# Pieces Suggestions



## Minh Phung (Feb 6, 2018)

Hello, i'll considered myself quite new to classical music, and i'm wondering i can have some pieces suggestions.

These are some of pieces that i completely love:

Beethoven Symphony 3, 5, 6, 7, Piano Concerto Emperor
Brahms Symphony 2
Mozart Oboe Concerto in C, Piano Concerto No. 11, Sinfonia for Concertante in E Flat, Serenade No. 13
Sibelius Violin Concerto Op.47
Shostakovich Piano Concerto No. 2
Lizst La Campanella, Lover's Dream
Chopin Nocturn No. 20


----------



## Phil loves classical (Feb 8, 2017)

It sounds lime you like more melodic, tuneful music that is not overly aggressive.

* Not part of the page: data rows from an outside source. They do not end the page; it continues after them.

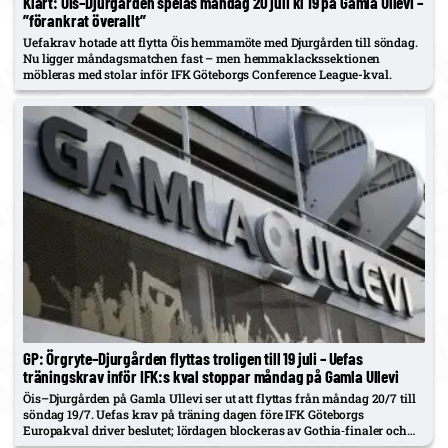
Klart: Öis–Djurgården spelas måndag 20 juli kl 19 på Gamla Ullevi –
”förankrat överallt”
Uefakrav hotade att flytta Öis hemmamöte med Djurgården till söndag.
Nu ligger måndagsmatchen fast – men hemmaklackssektionen
möbleras med stolar inför IFK Göteborgs Conference League-kval.
GP: Örgryte–Djurgården flyttas troligen till 19 juli – Uefas
träningskrav inför IFK:s kval stoppar måndag på Gamla Ullevi
Öis–Djurgården på Gamla Ullevi ser ut att flyttas från måndag 20/7 till
söndag 19/7. Uefas krav på träning dagen före IFK Göteborgs
Europakval driver beslutet; lördagen blockeras av Gothia‑finaler och
Djurgården har redan sålt 6–700 bortabiljetter.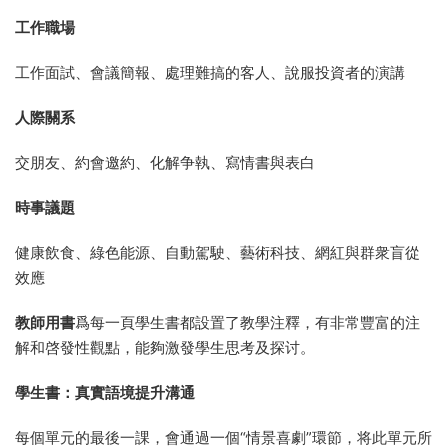
工作職場
工作面試、會議簡報、處理難搞的客人、說服投資者的演講
人際關系
交朋友、約會邀約、化解争執、寫情書與表白
時事議題
健康飲食、綠色能源、自動駕駛、藝術科技、網紅與群衆盲從
效應
教師用書
爲每一頁學生書都設置了教學注釋，有非常豐富的注
解和啓發性觀點，能夠激發學生思考及探讨。
學生書：真實語境提升溝通
每個單元的最後一課，會通過一個“情景喜劇”環節，将此單元所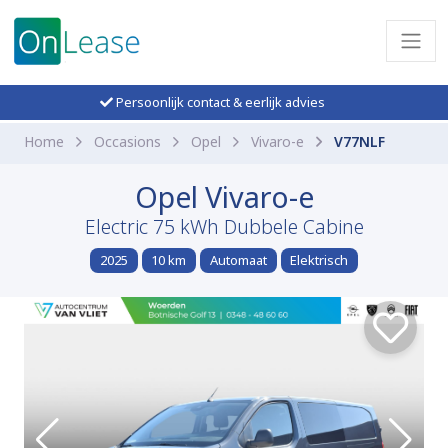
Persoonlijk contact & eerlijk advies
Home
Occasions
Opel
Vivaro-e
V77NLF
Opel Vivaro-e
Electric 75 kWh Dubbele Cabine
2025
10 km
Automaat
Elektrisch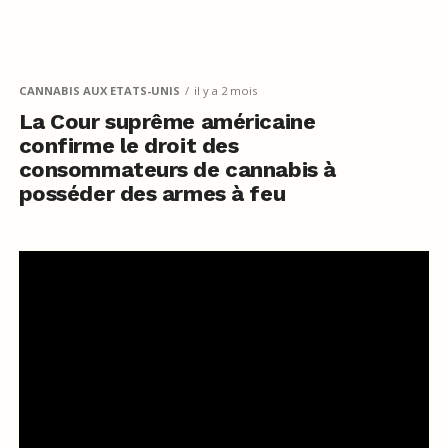
CANNABIS AUX ETATS-UNIS
il y a 2 mois
La Cour suprême américaine
confirme le droit des
consommateurs de cannabis à
posséder des armes à feu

Ravel is very tuneful in a more modern way. Dvorak Symphony 9, Tchaikovsky more traditional. Shostakovich A Major fugue will probably do it for you.

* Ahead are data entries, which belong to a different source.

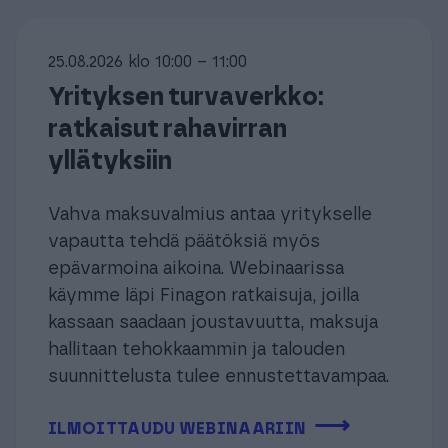
25.08.2026 klo 10:00 – 11:00
Yrityksen turvaverkko:
ratkaisut rahavirran
yllätyksiin
Vahva maksuvalmius antaa yritykselle
vapautta tehdä päätöksiä myös
epävarmoina aikoina. Webinaarissa
käymme läpi Finagon ratkaisuja, joilla
kassaan saadaan joustavuutta, maksuja
hallitaan tehokkaammin ja talouden
suunnittelusta tulee ennustettavampaa.
⟶
ILMOITTAUDU WEBINAARIIN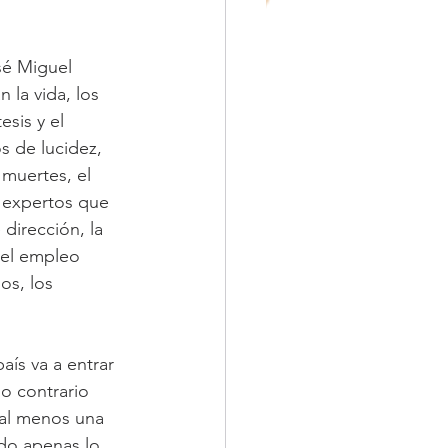
sé Miguel 
 la vida, los 
sis y el 
s de lucidez, 
 muertes, el 
e expertos que 
 dirección, la 
del empleo 
os, los 
aís va a entrar 
o contrario 
 al menos una 
do apenas lo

If you want a shock to your system, try Rite of Spring,


----------



## Pugg (Aug 8, 2014)

Rossoni's string sonatas, Haydn string quartets , Bach Brandenburg Concertos.
All on the safe site, enjoy.


----------



## bharbeke (Mar 4, 2013)

These are some more pieces that are great for those just getting started that still sound great to more experienced listeners, too:

Grieg piano concerto
Tchaikovsky violin concerto
The other piano concertos by Mozart and Beethoven
Holst's The Planets
Mozart Symphony No. 41 "Jupiter"


----------



## Robert Gamble (Dec 18, 2016)

Tchaikovsky Piano Concerto
Rachmaninoff Piano Concerto No. 2
Sibelius Symphony No. 5


----------



## Oldhoosierdude (May 29, 2016)

If you are trying out music and you are ok with mp3 downloads, you can't go wrong with the Bach Guild box sets available from Classics Select. All of them have large amounts of music. The large majority are good performances with great sound and they are $.99, sometimes less. I believe they are also available internationally . For $20 you can pick up enough music to last you quite a long time. It will give you a great overview of a wide variety of classical music. They are an amazing value. Amazon also carries they but sometimes a higher price.

https://www.classicselect.com


----------